JOB: Please repeat the records word for word and skip the pictures.

AVAILABLE DATA:
———
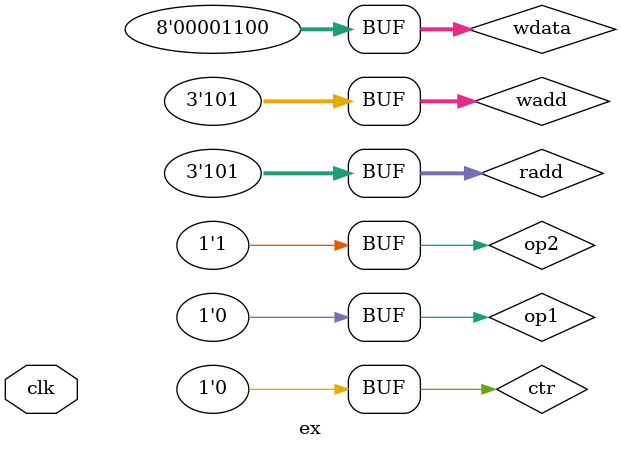
<source format=v>
`timescale 1ns/1ps
module ex(clk);
  input clk;
  wire [7:0] rdata1,rdata2;
  reg [2:0] wadd,radd;
  reg [7:0] wdata;
  reg op1,op2,ctr;
  initial begin
    wadd=5;
    radd=5;
    op1=0;
    op2=1;
    ctr=0;
    wdata=12;
  end
  regbank x1(rdata1,clk,wadd,radd,wdata,op1,ctr);
  regbank x2(rdata2,clk,wadd,radd,wdata,op2,ctr);
endmodule 

</source>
———
WRITTEN REPLY:
<source format=v>
`timescale 1ns/1ps
module ex(clk);
  input clk;
  wire [7:0] rdata1,rdata2;
  reg [2:0] wadd,radd;
  reg [7:0] wdata;
  reg op1,op2,ctr;
  initial begin
    wadd=5;
    radd=5;
    op1=0;
    op2=1;
    ctr=0;
    wdata=12;
  end
  regbank x1(rdata1,clk,wadd,radd,wdata,op1,ctr);
  regbank x2(rdata2,clk,wadd,radd,wdata,op2,ctr);
endmodule 

</source>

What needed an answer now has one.